Any initiative is coming from families, not from the state

The state also provides a number of free medications to alleviate the symptoms of Alzheimer’s, but once again, as there are officially fewer than 200 people affected by the condition, it’s not something that receives a lot of attention.

“I’m ashamed to admit that I sometimes think, ‘When will she die?’,” Sergey tells me. “It’s so hard being with her. I don’t know what’s worse – having a terminal illness but being all there, or being physically well but losing your wits. I came to the conclusion that the first option would be preferable.” Sergey cares for his elderly mother, who is in an advanced state of dementia.

Given this situation, a group of relatives of people with dementia in Kazakhstan’s former capital Almaty have got together and rented a house for their family members and employed a carer. Others, like me, have found accommodation for their relatives in private residential homes. But there’s still a problem: you can’t find places like these everywhere. In any case, it’s ordinary citizens who are looking for solutions to the problems connected with Alzheimer’s, in whatever way they can. The main problem is that here in Kazakhstan there are no NGOs, initiative groups or experts specialising in dementia. So there is no one to promote the rights and defend the interests of people with the condition. Not to mention, which is equally important, the rights of the people caring for them.

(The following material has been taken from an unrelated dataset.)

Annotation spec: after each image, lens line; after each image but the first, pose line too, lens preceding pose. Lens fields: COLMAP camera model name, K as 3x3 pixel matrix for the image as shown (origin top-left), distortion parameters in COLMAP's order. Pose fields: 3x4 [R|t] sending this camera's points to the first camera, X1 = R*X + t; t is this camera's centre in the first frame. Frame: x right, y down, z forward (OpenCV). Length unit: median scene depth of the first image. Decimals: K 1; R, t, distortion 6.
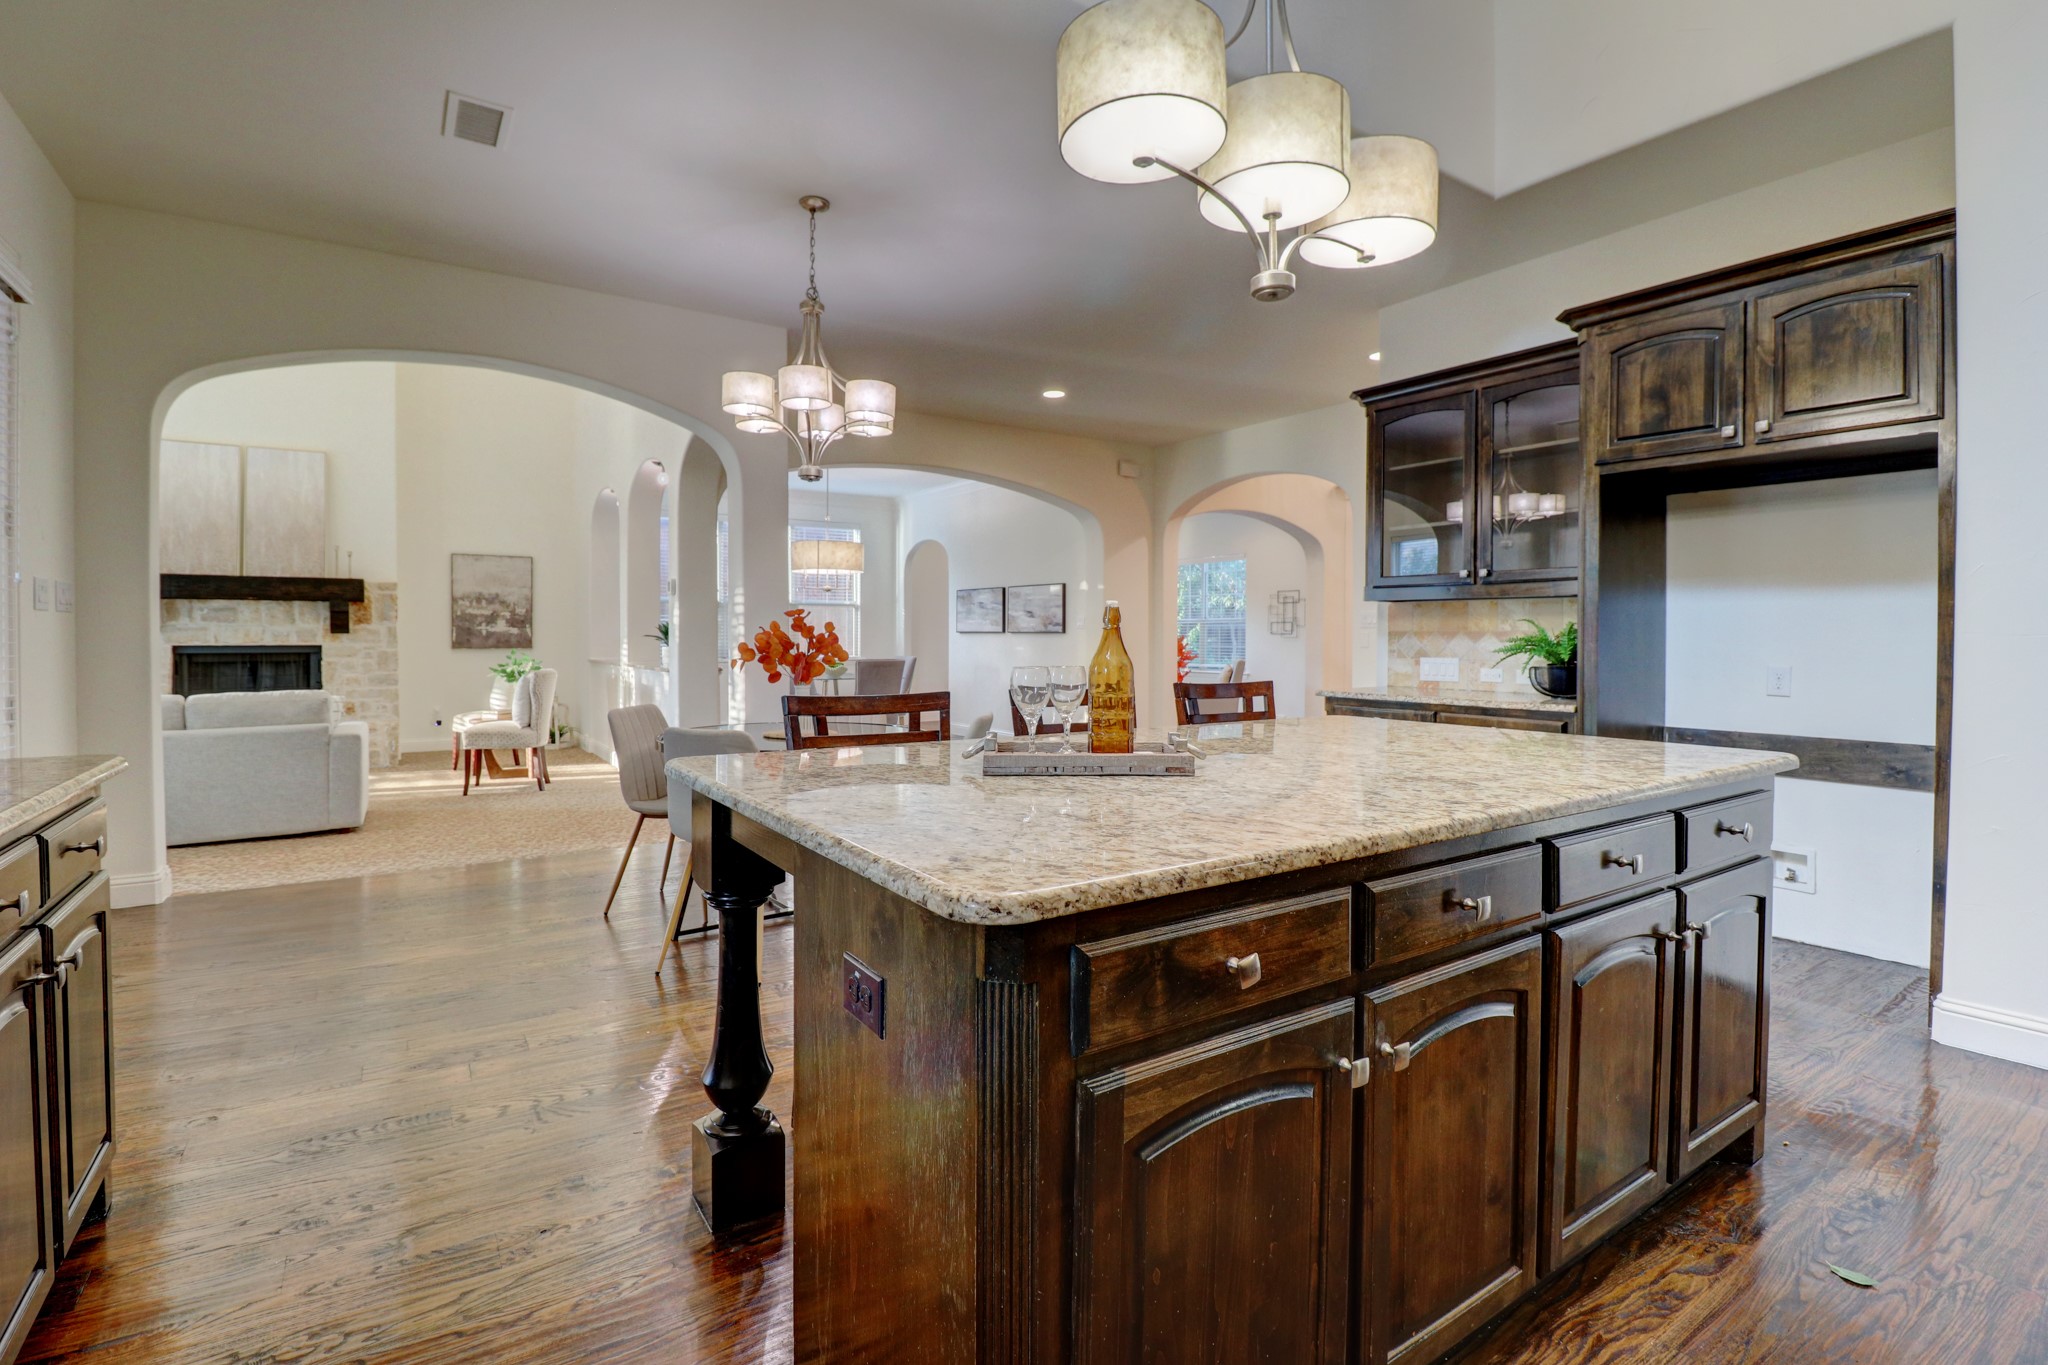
lens RADIAL K [[940.6, 0, 1013.2], [0, 940.6, 647.3], [0, 0, 1]] dist [-0.002795, -0.011614]
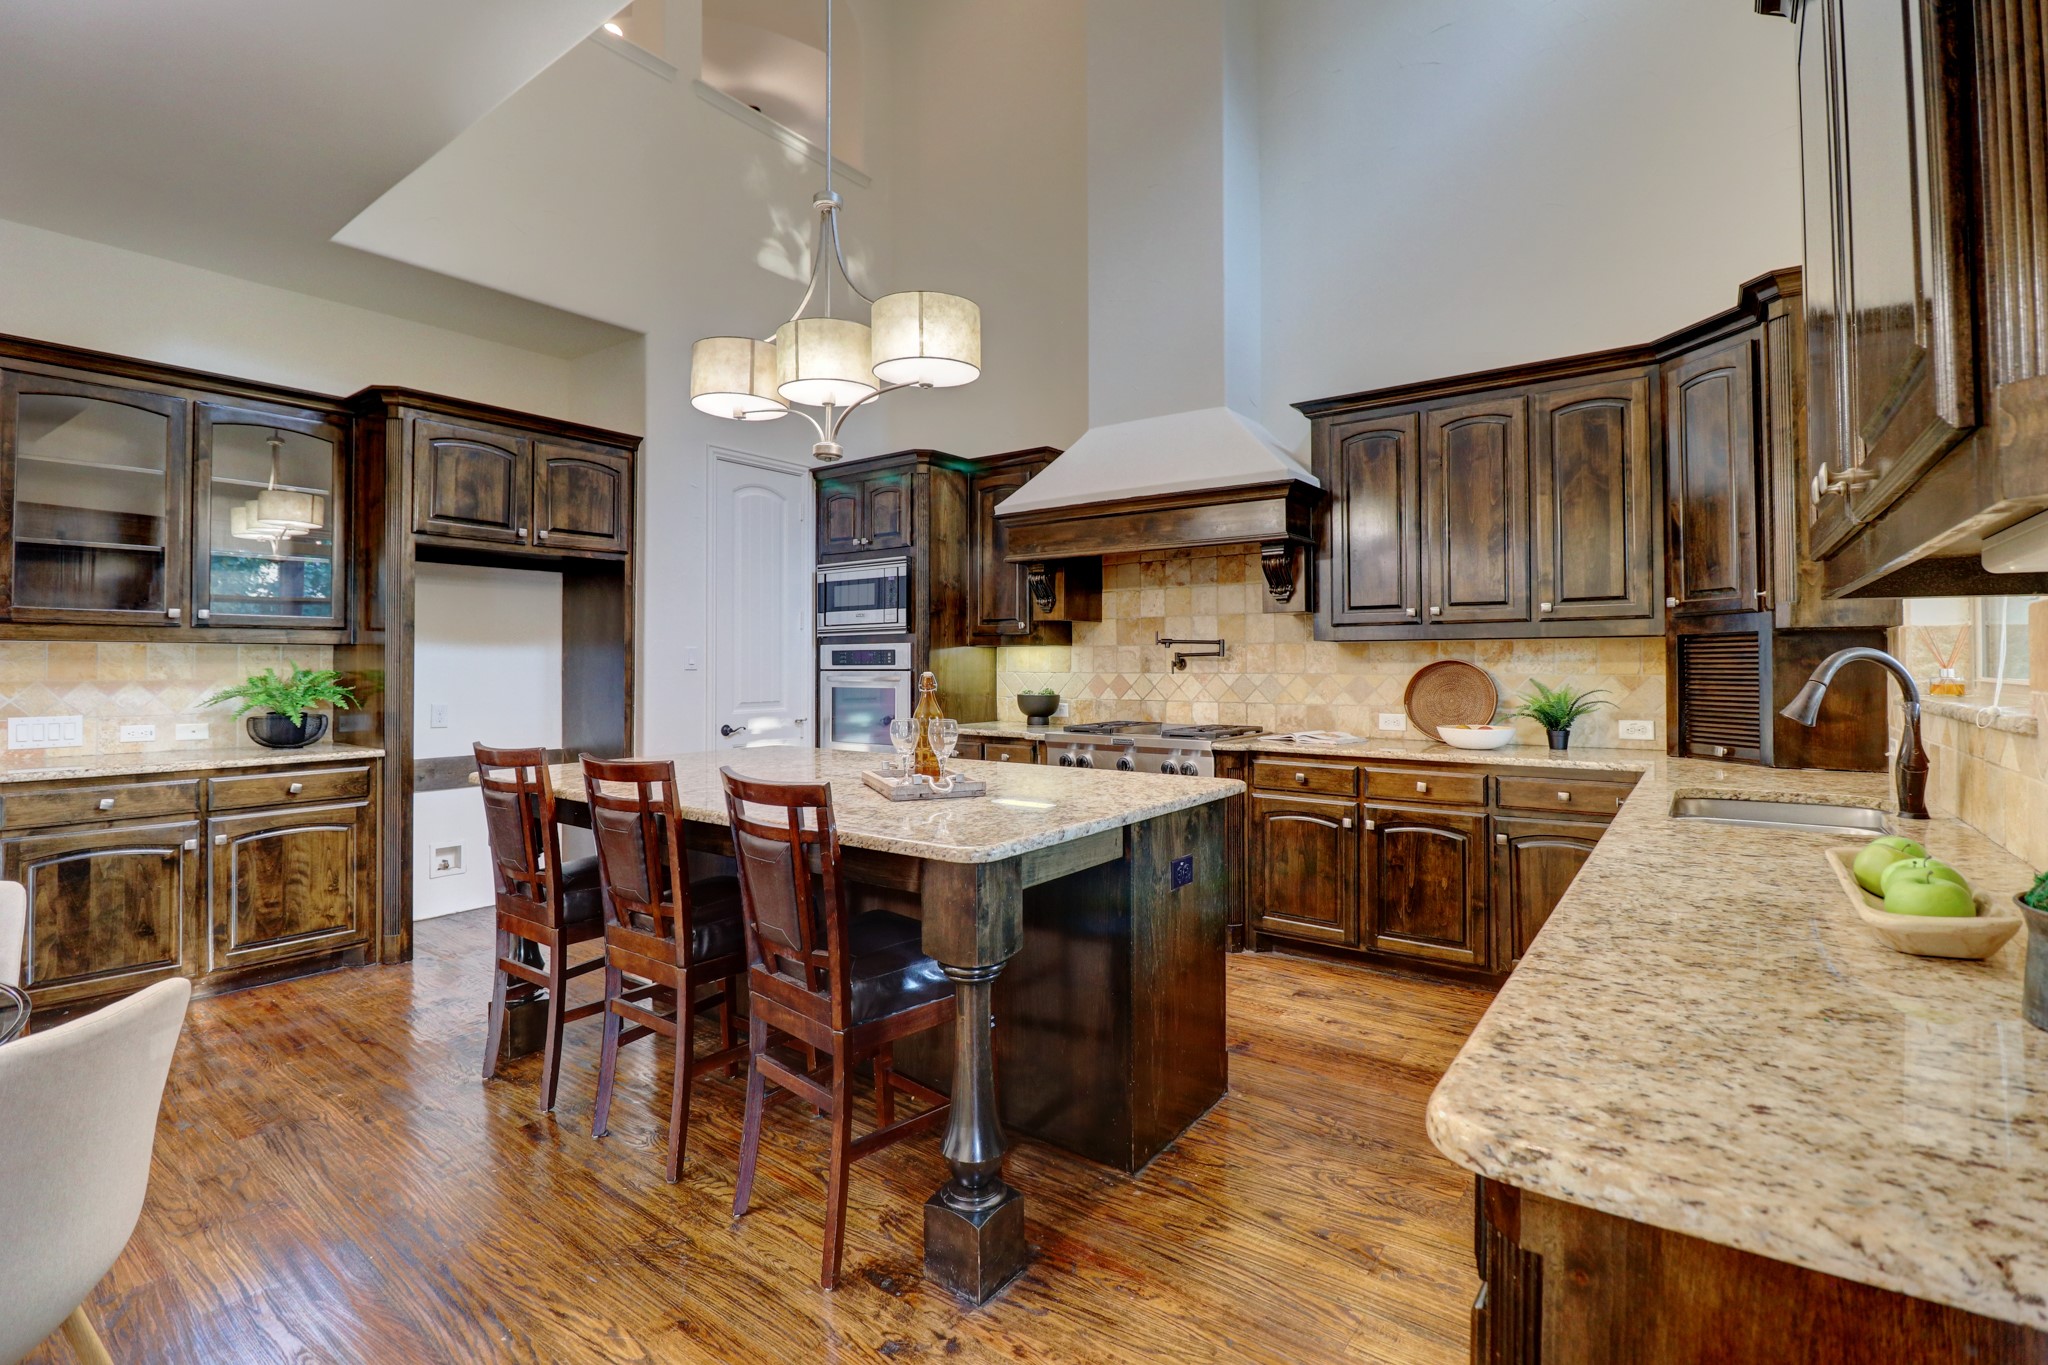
lens RADIAL K [[940.6, 0, 1017.9], [0, 940.6, 648.5], [0, 0, 1]] dist [-0.002795, -0.011614]
pose [[-0.336651, 0.011887, 0.941555, -0.282401], [0.013164, 0.999882, -0.007916, -0.015276], [-0.941538, 0.009729, -0.336767, 0.288598]]
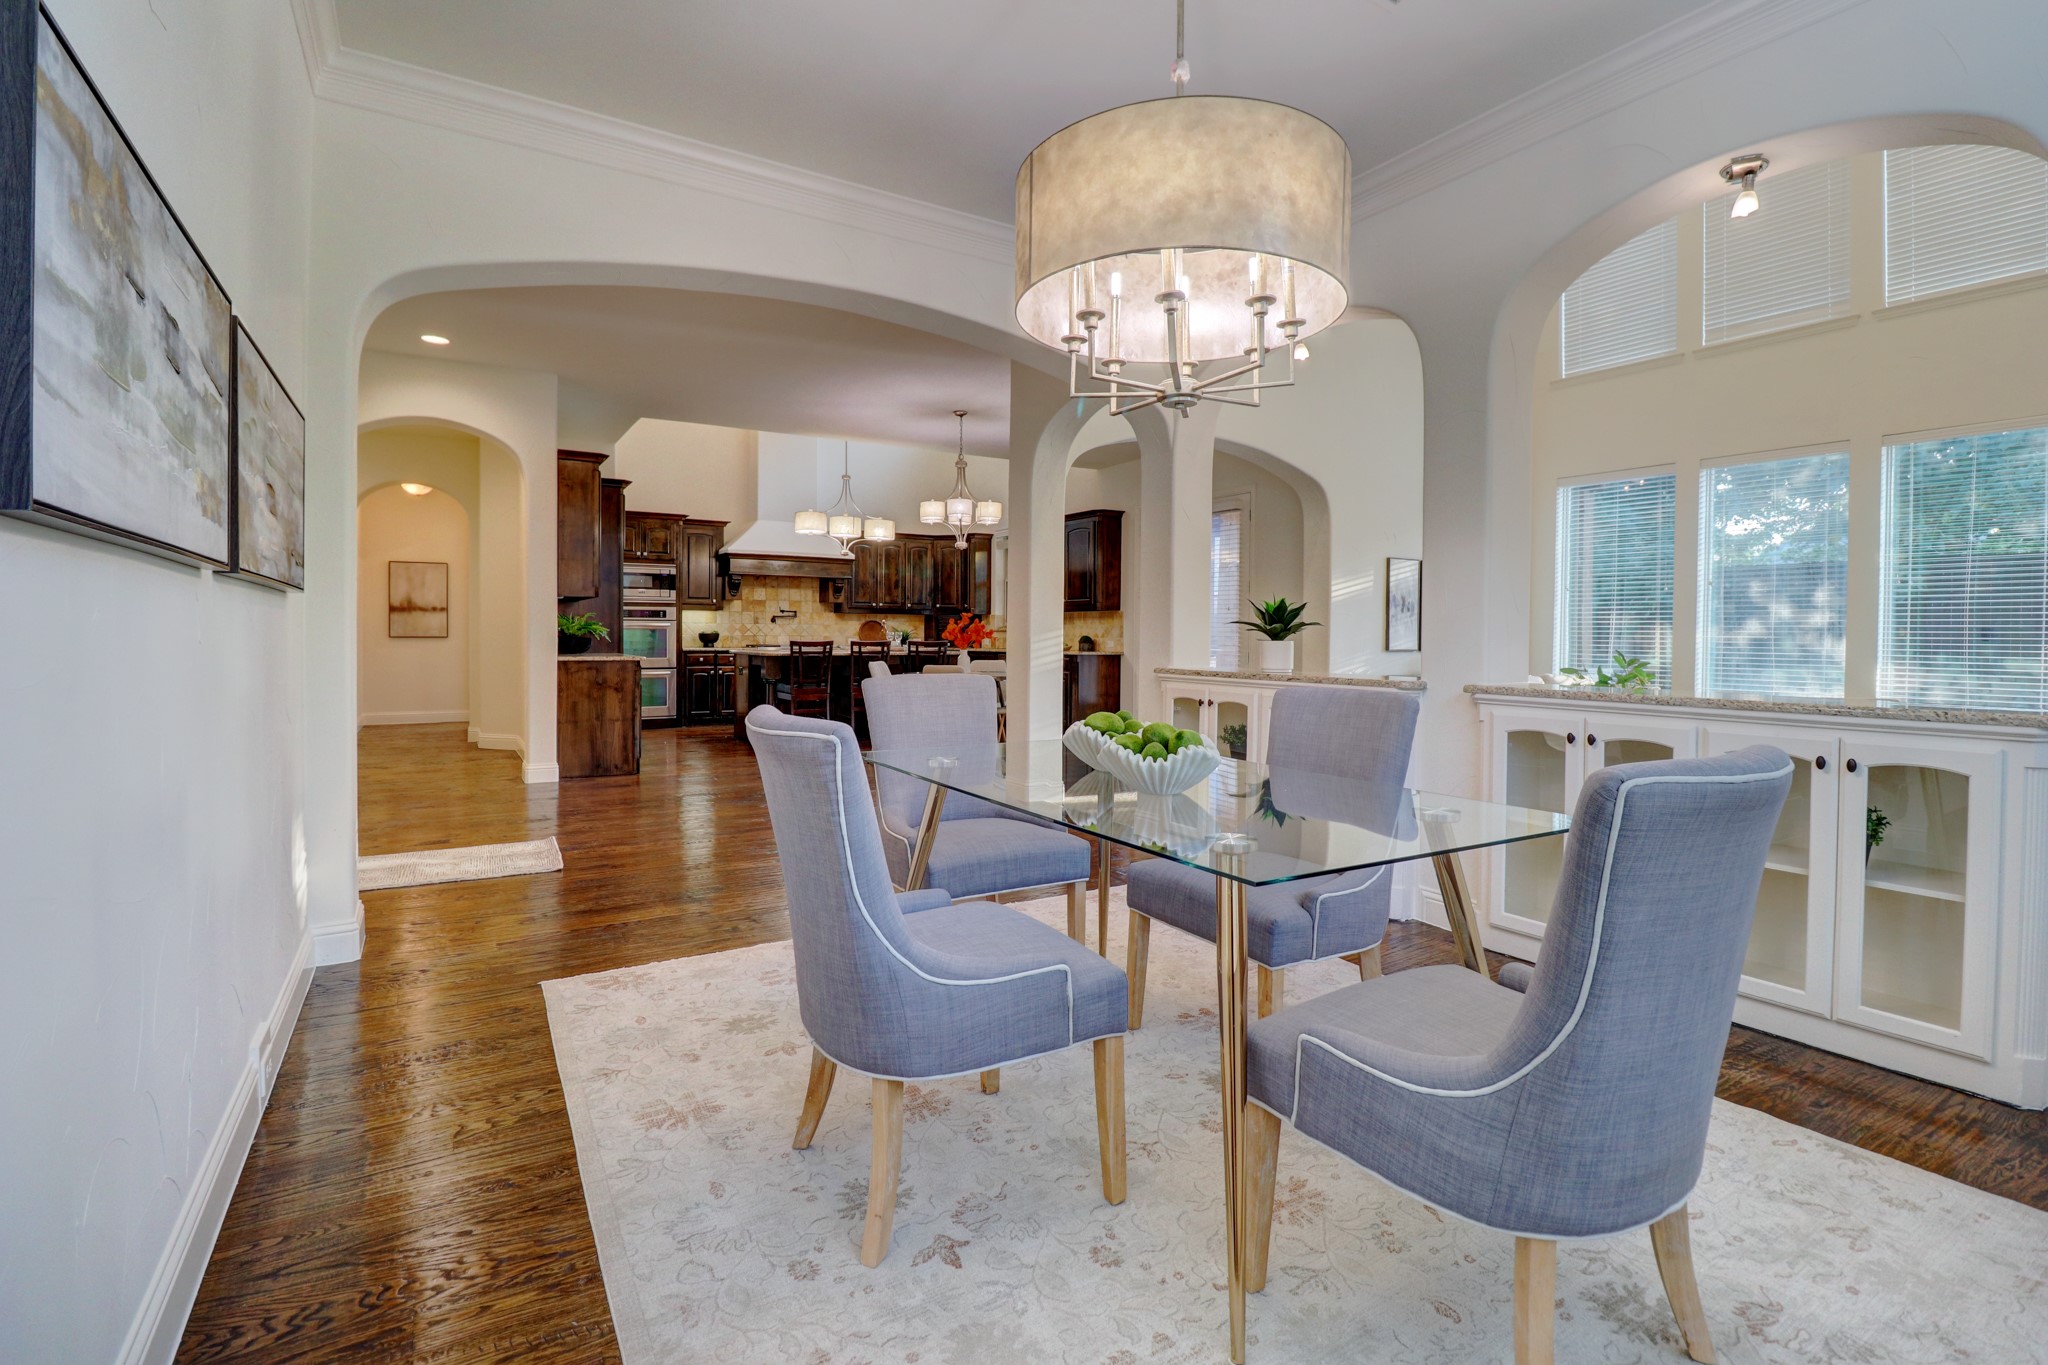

At the same time, human rights campaigner Bakhyt Tumenova stresses the fact that the initiative behind any attempt to resolve issues around Alzheimer’s and dementia has to come from the patient’s relatives themselves. Bakhyt heads Aman Saulyk (“Well-being”), an organisation that promotes the right to health.


Private boarding house in Kazakhstan. Photo: Sayya Asanova. All rights reserved.“There’s a good saying: ‘If the child doesn’t cry, the mother won’t understand’. So the state ignores conditions like Alzheimer’”s, says Tumenova. “People who have this condition or another form of dementia are no longer part of the active population and can’t stand up for themselves.” And the second problem, as she sees it, is connected with the fact that the condition is incurable (unlike cancer, which can be cured), so the public aren’t being informed about it.

“The third problem is that our society sees Alzheimer’s and dementia as unavoidable age-related changes, like wrinkles, that accompany physical aging,” Tumenova tells me. “Not everyone will ‘catch’ them, but they are as inevitable as aging itself and so you have to accept them – that’s our attitude.”

Tumenova believes that both medics and the public really need to talk about the condition. She refers to the WHO forecasts telling us that by 2050 the prevalence of Alzheimer’s will have gone up fourfold. “But you have to bear in mind that the proportion of elderly people on the earth is also growing. Why are there more people with Alzheimer’s in the developed world? Because diagnosis is better, so people live longer. But Kazakhstan is catching up in terms of life expectancy. Our Deputy Minister of Health recently announced that average life expectancy will reach 70 years of age within the next three or four years. So that will inevitably mean an increase in Alzheimer’s cases.”

Tumenova sees the government’s first priority as informing the population on the issues. And, banal as it sounds, the first recommendation for minimising the development of Alzheimer’s is a healthy lifestyle.

“Those approaching their 60th birthday need to keep developing their cognitive functions – this can slow down the development of the condition. The government also has to provide more social support for people’s families, because caring for someone with Alzheimer’s usually means losing your own social contacts,” concludes Tumenova.